_GIVEN INSTRUCTION 1_.
Rewrite the records from the line with "state / province: Chiriqui" through the end of the records as a JSON list of strings, one string per line, omitting blank lines and leaving out the pictures.

Some oxidation-reduction reactions involve species that are poor conductors of electricity, and so an inert electrode is used that does not participate in the reactions. Frequently, the electrode is platinum, gold, or graphite, all of which are inert to many chemical reactions. One such system is shown in Figure 3. Magnesium undergoes oxidation at the anode on the left in the figure and hydrogen ions undergo reduction at the cathode on the right. The reaction may be summarized as
Oxidation, in anode cell: | Mg(s) | ⟶ | Mg2+(aq) + 2 e– |
Reduction, in cathode cell: | 2 H+(aq) + 2 e– | ⟶ | H2(g) |
Overall Reaction: | Mg(s) + 2 H+(aq) | ⟶ | Mg2+(aq) + H2(g) |
The cell used an inert platinum wire for the cathode. The platinum does not participate in the chemistry and is not included in the chemical equation, however, it is included in the line notation as follows:
Mg(s) | Mg2+(aq) || H+(aq) | H2(g) | Pt(s)
Example 1: Using Line Notation
1. Consider a galvanic cell consisting of
2 Cr(s) + 3 Cu2+(aq) → 2 Cr3+(aq) + 3 Cu(s)

_DATA LINES_.

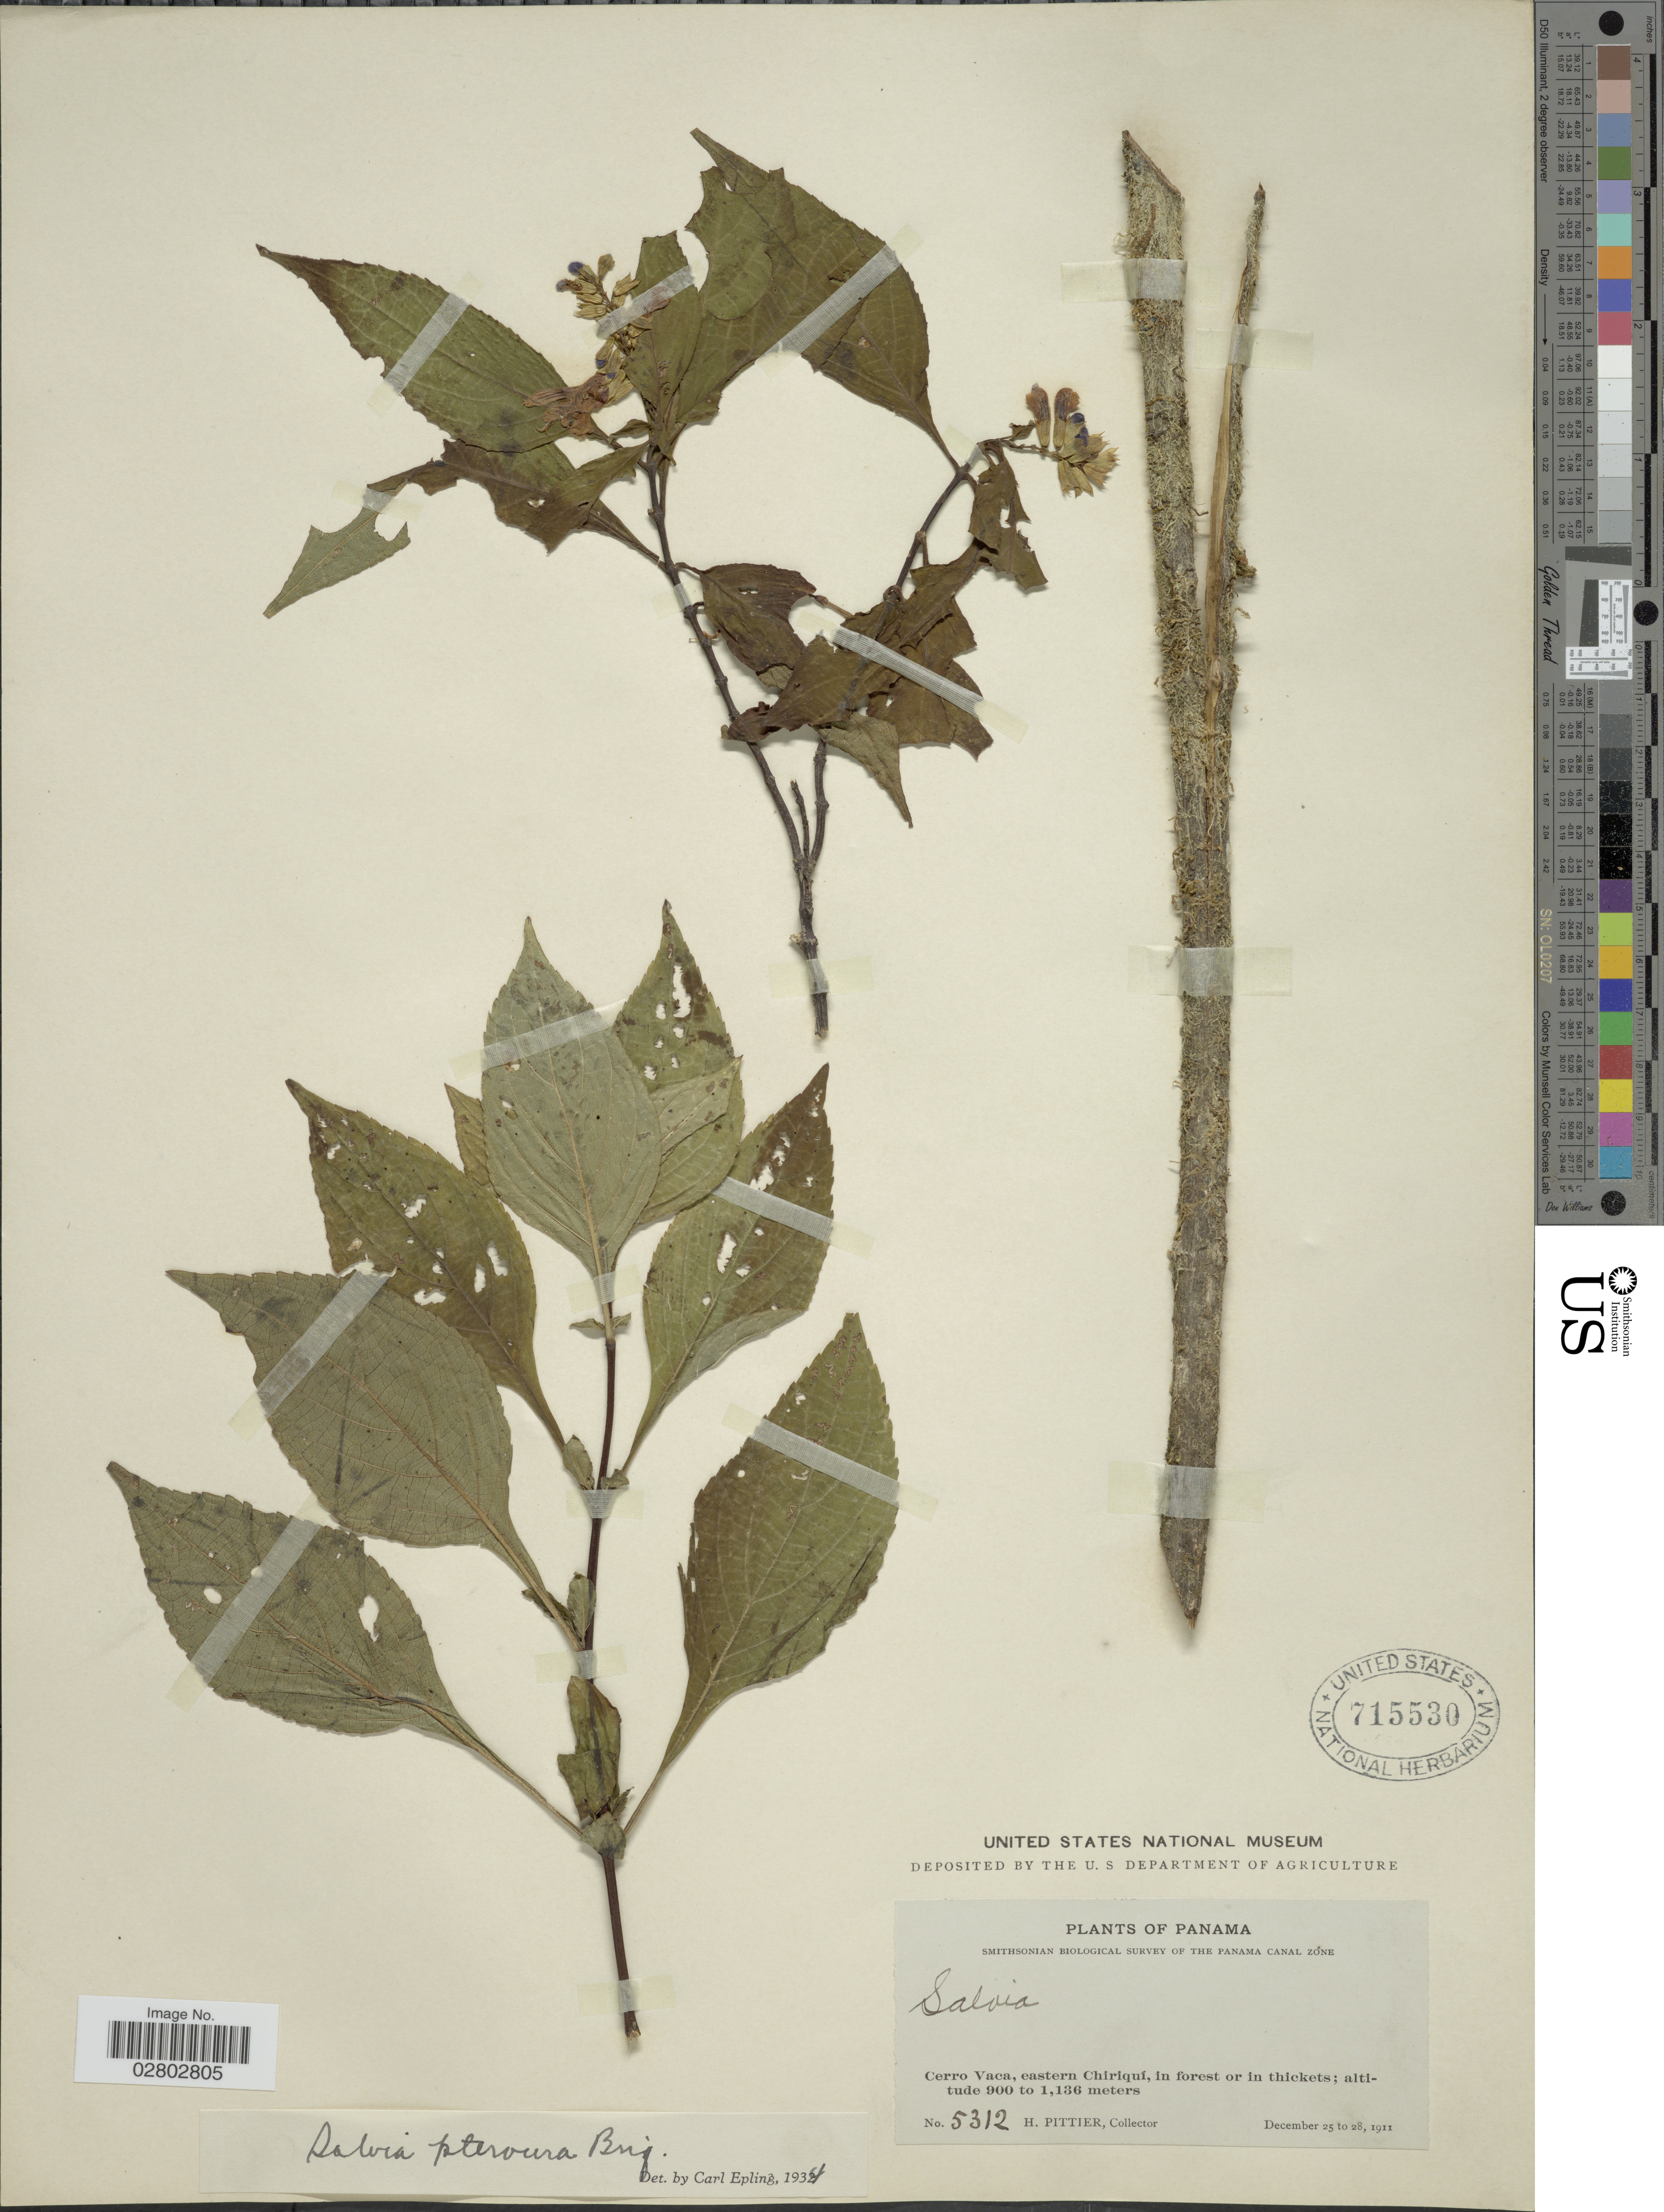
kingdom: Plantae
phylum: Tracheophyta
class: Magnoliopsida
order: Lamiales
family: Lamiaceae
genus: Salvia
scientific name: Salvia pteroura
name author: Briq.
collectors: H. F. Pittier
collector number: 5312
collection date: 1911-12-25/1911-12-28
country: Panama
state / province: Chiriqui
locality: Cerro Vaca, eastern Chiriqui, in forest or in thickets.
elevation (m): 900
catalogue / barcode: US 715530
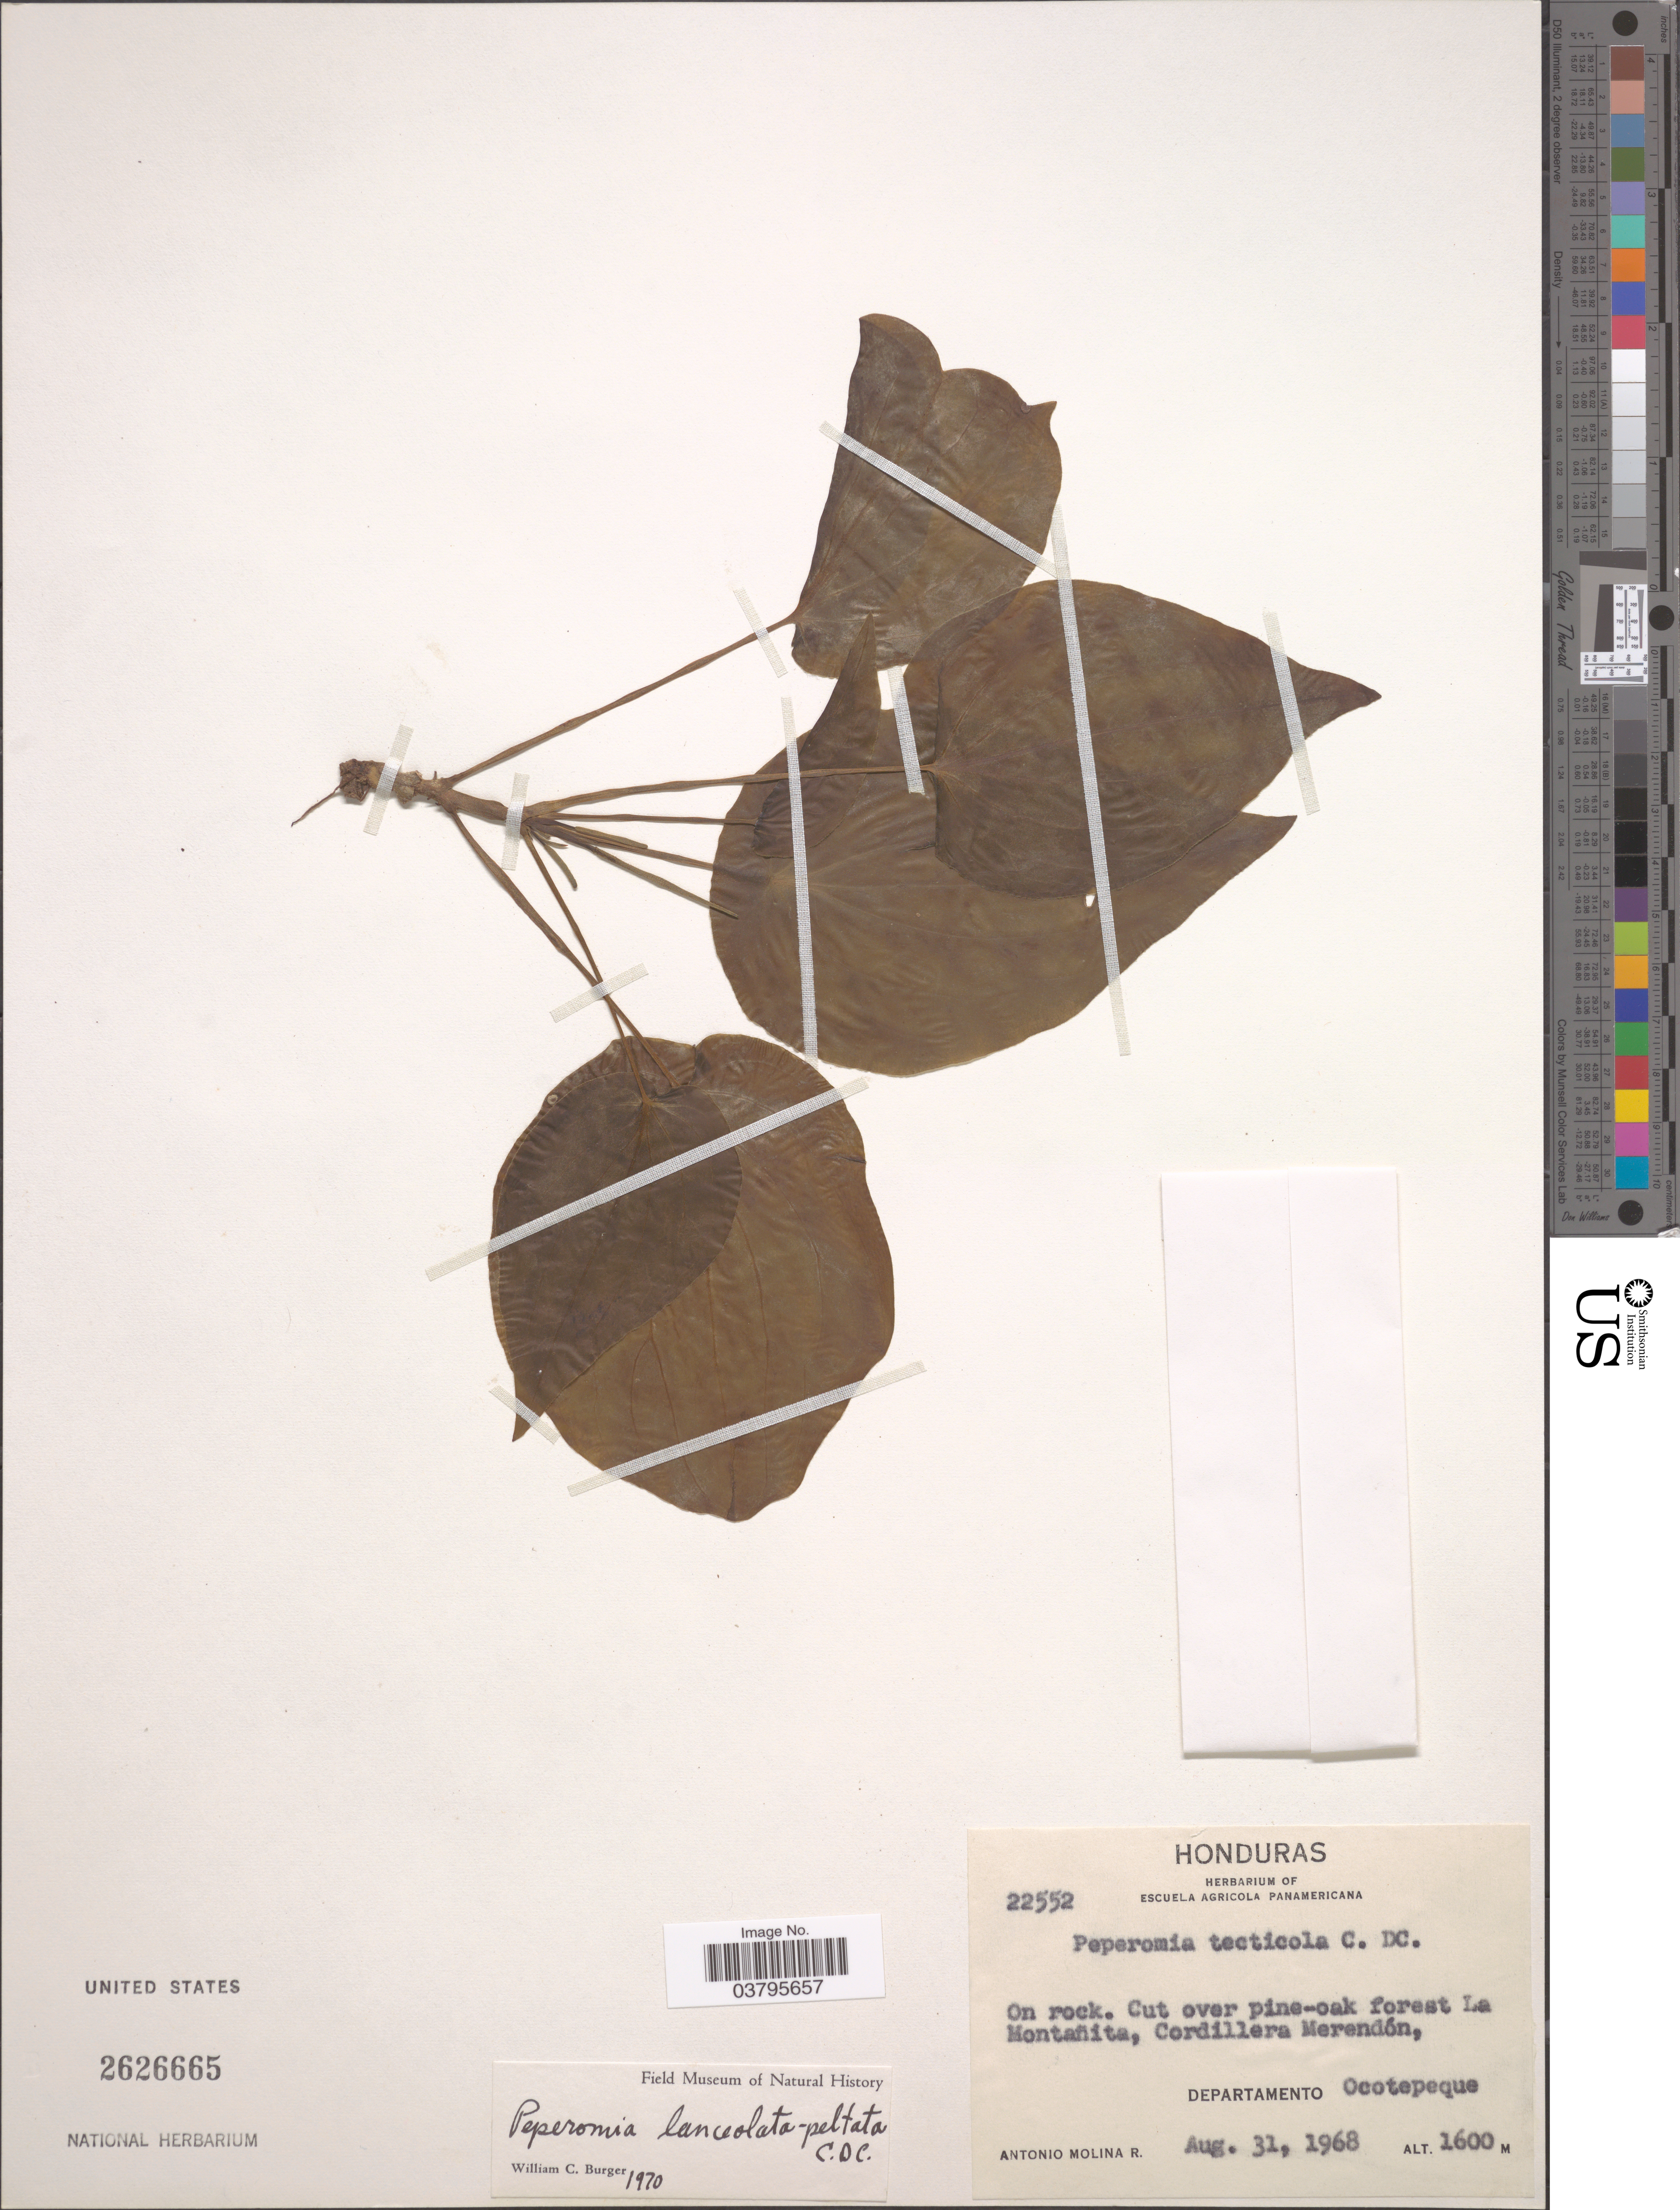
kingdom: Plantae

_GIVEN INSTRUCTION 2_.
According to the passage on inert electrodes, which materials are frequently used for such an electrode?

_FULL SOLUTION 1_.
[
  "state / province: Chiriqui",
  "locality: Cerro Vaca, eastern Chiriqui, in forest or in thickets.",
  "elevation (m): 900",
  "catalogue / barcode: US 715530",
  "kingdom: Plantae"
]

_FULL SOLUTION 2_.
Platinum, gold, or graphite.